The contempt citation now goes to the full House for consideration. Boehner released a statement after the committee vote saying that he planned to proceed with a House vote next week unless Holder hands over the requested documents.
Congress has held administration officials in contempt about a dozen times during the last 40 years. A Democrat-controlled Congress in 2008, also a presidential election year, held in contempt George W. Bush's White House counsel, Harriet Miers, and chief of staff, Joshua Bolten, over claims of politically motivated hiring practices.
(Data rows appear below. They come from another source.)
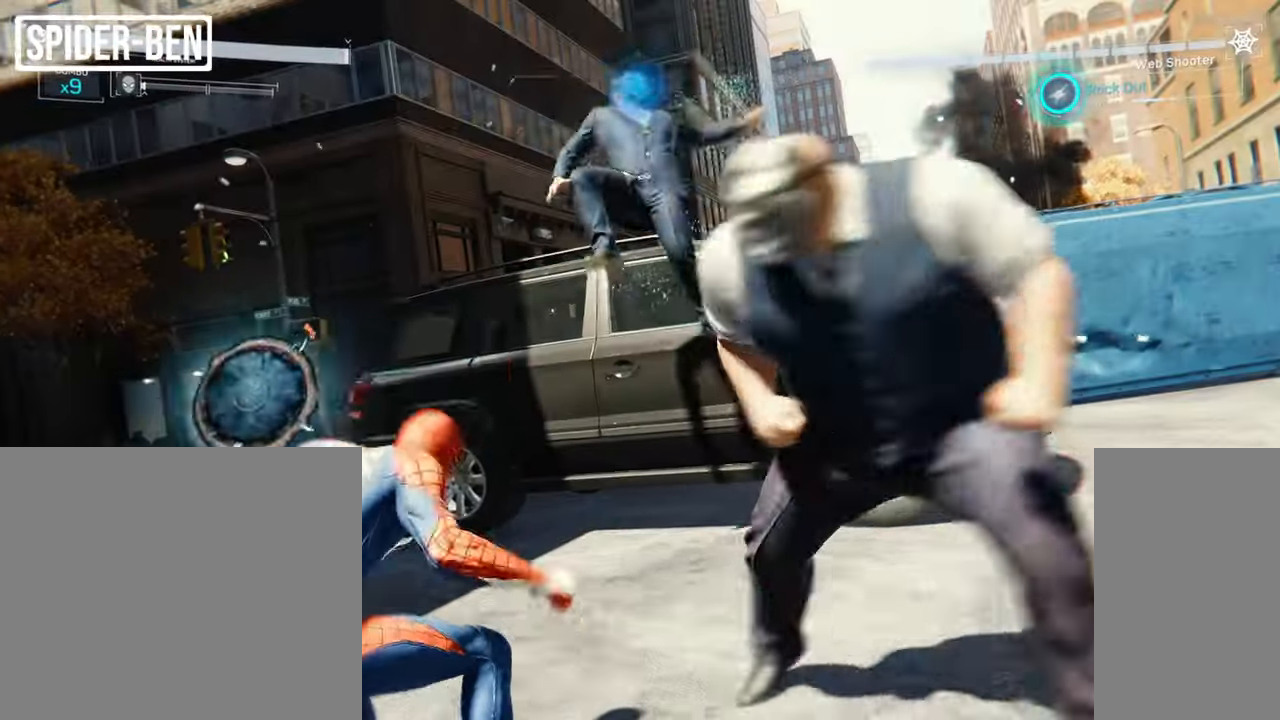
{"keys": [], "mouse": [], "events": []}
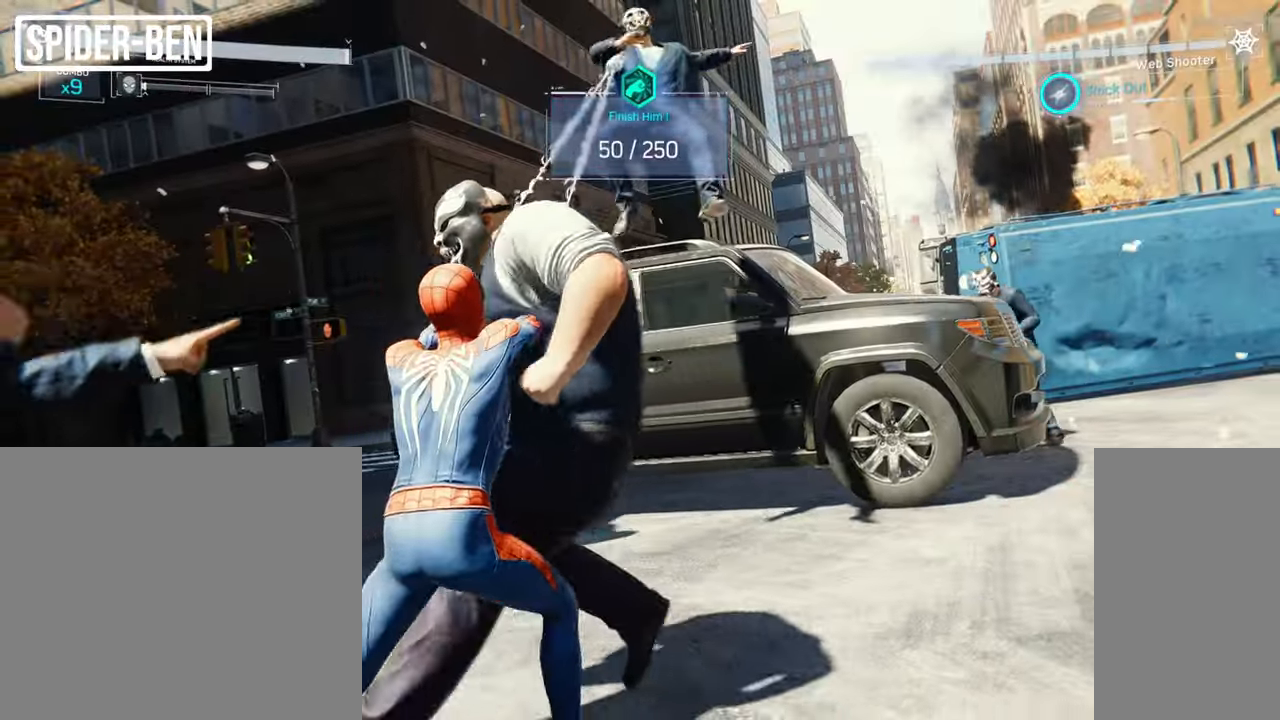
{"keys": ["d", "s"], "mouse": [], "events": [[233, "s", "down"], [417, "d", "down"]]}
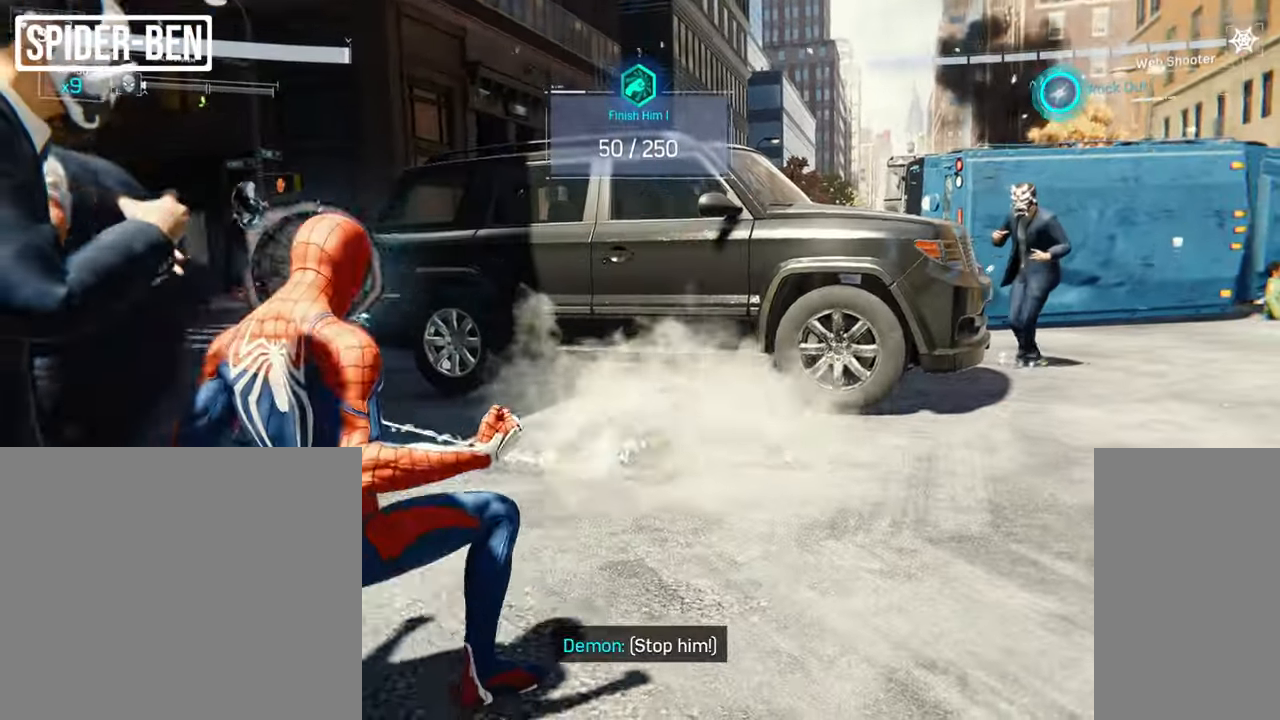
{"keys": ["s"], "mouse": ["left"], "events": [[33, "d", "up"], [100, "d", "down"], [150, "mouse_left", "down"], [184, "s", "up"], [234, "mouse_left", "up"], [300, "mouse_left", "down"], [384, "mouse_left", "up"], [401, "d", "up"], [451, "mouse_left", "down"], [451, "s", "down"]]}
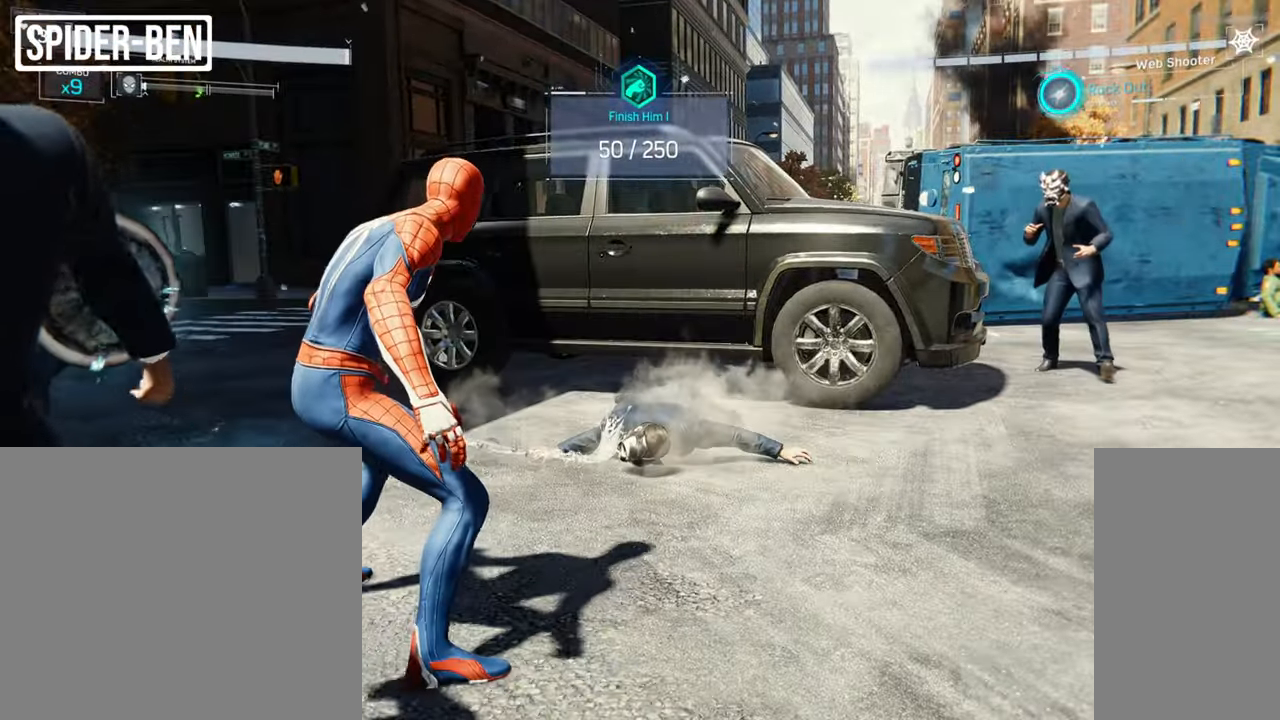
{"keys": ["a", "ctrl"], "mouse": [], "events": [[33, "mouse_left", "up"], [100, "mouse_left", "down"], [150, "a", "down"], [183, "mouse_left", "up"], [433, "s", "up"], [450, "ctrl", "down"]]}
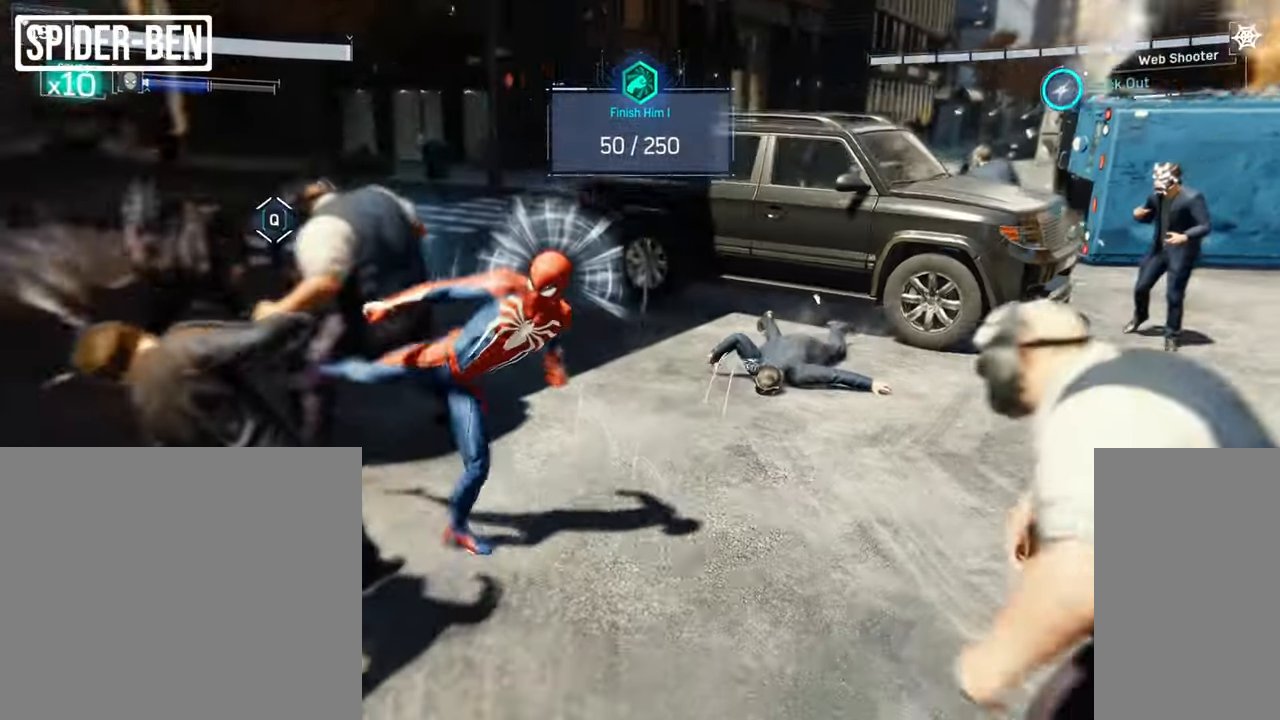
{"keys": [], "mouse": [], "events": [[50, "ctrl", "up"], [250, "a", "up"], [367, "mouse_left", "down"], [434, "mouse_left", "up"]]}
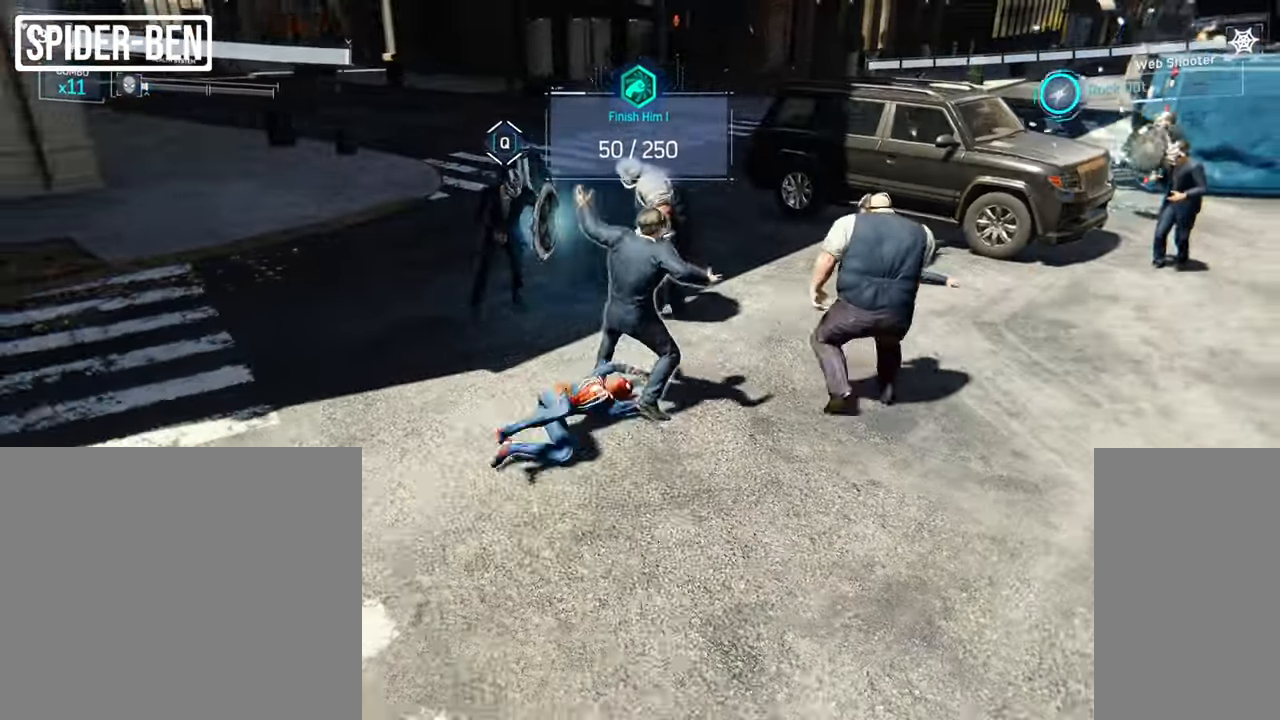
{"keys": [], "mouse": ["left"], "events": [[16, "mouse_left", "down"], [100, "mouse_left", "up"], [150, "mouse_left", "down"], [233, "mouse_left", "up"], [300, "mouse_left", "down"], [383, "mouse_left", "up"], [433, "mouse_left", "down"]]}
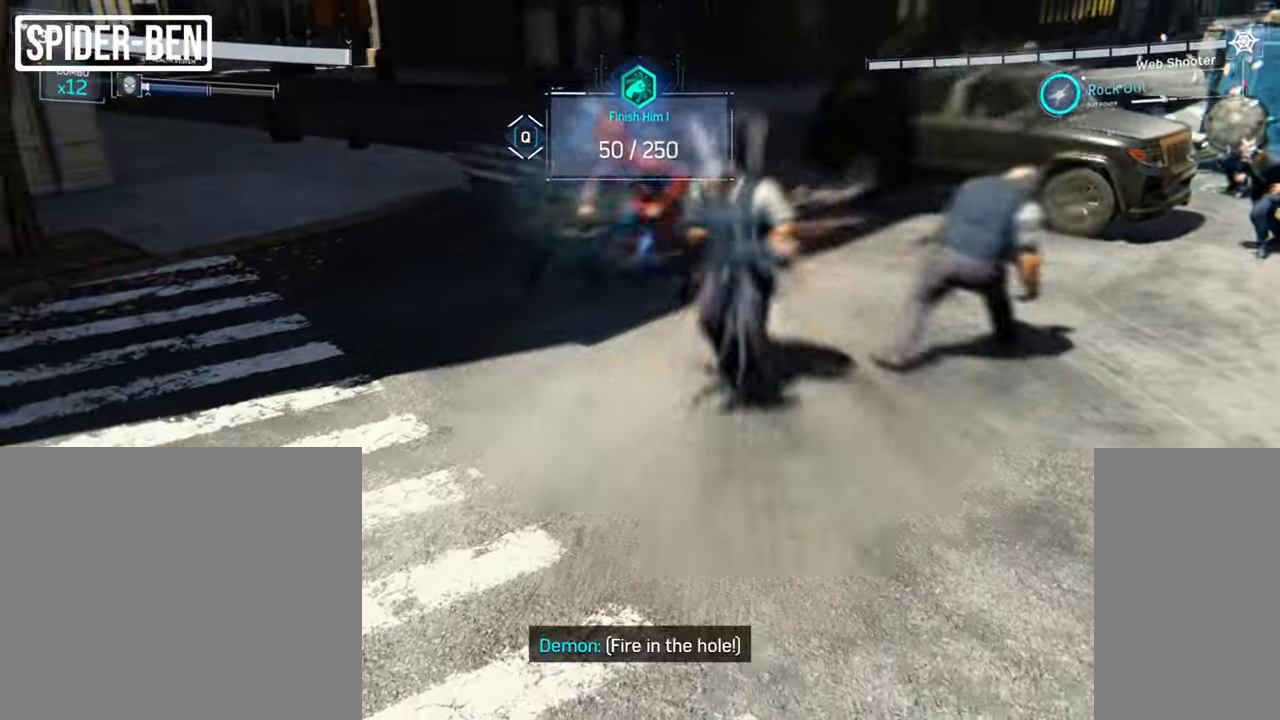
{"keys": ["d", "space"], "mouse": [], "events": [[33, "mouse_left", "up"], [50, "d", "down"], [67, "space", "down"], [184, "space", "up"], [267, "space", "down"], [350, "space", "up"], [416, "space", "down"]]}
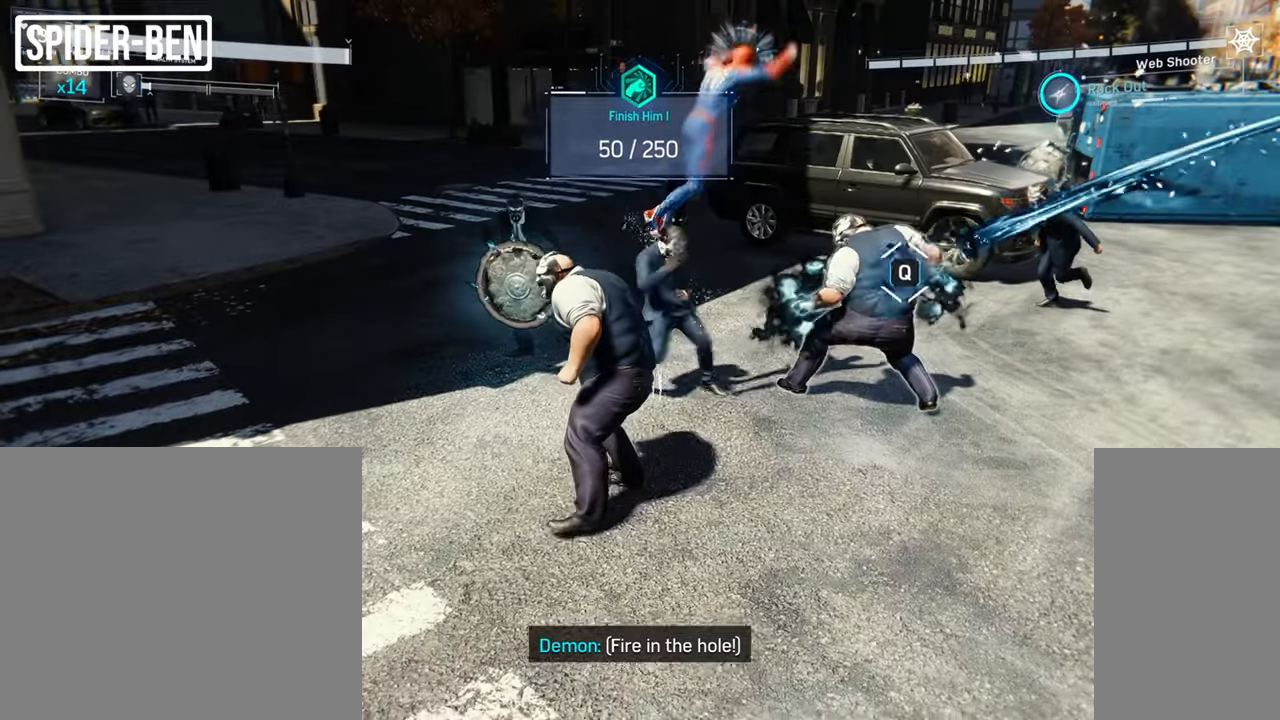
{"keys": ["w"], "mouse": [], "events": [[17, "space", "up"], [367, "w", "down"], [400, "d", "up"]]}
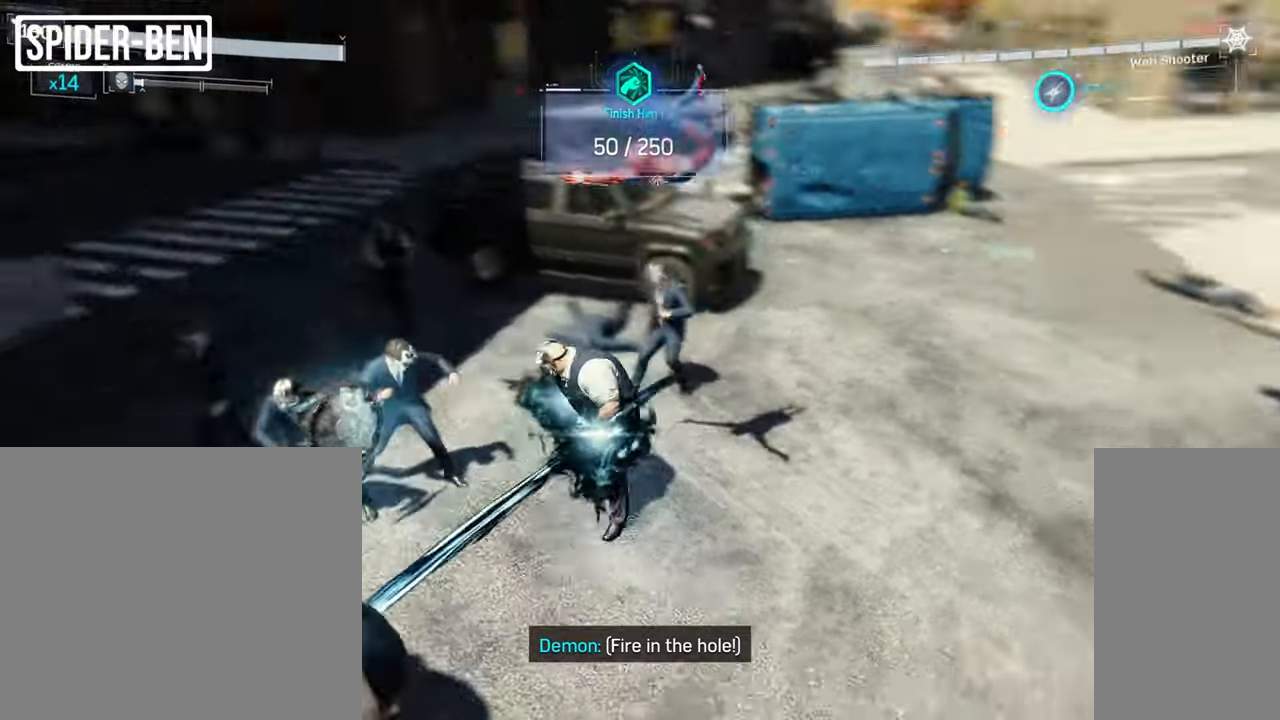
{"keys": [], "mouse": [], "events": [[334, "w", "up"]]}
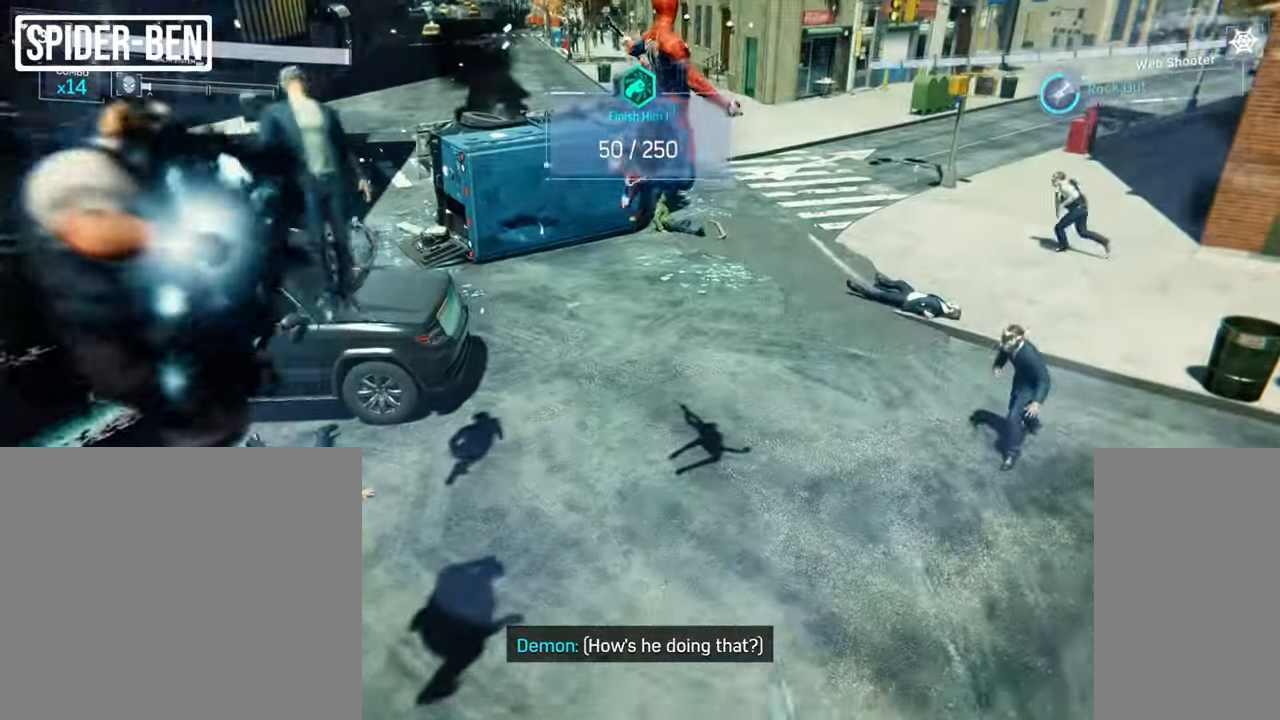
{"keys": [], "mouse": [], "events": []}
Holder is the first attorney general to face a contempt vote since 1998.
Holder released his own statement calling the contempt vote "an election-year tactic" that "has deflected critical resources from fulfilling what remains my top priority at the Department of Justice: protecting the American people."
The contempt battle could make its way to the courts. But both the lawmakers and the White House may be reluctant to allow the clash to reach that far out of fear that the judicial branch may curtail either presidential or legislative powers.
In the midst of all the political wrangling, the parents of Brian Terry, Josephine and Kent Terry, released a statement of their own: "Our son lost his life protecting this nation, and it is very disappointing that we are now faced with an administration that seems more concerned with protecting themselves rather than revealing the truth behind Operation Fast and Furious."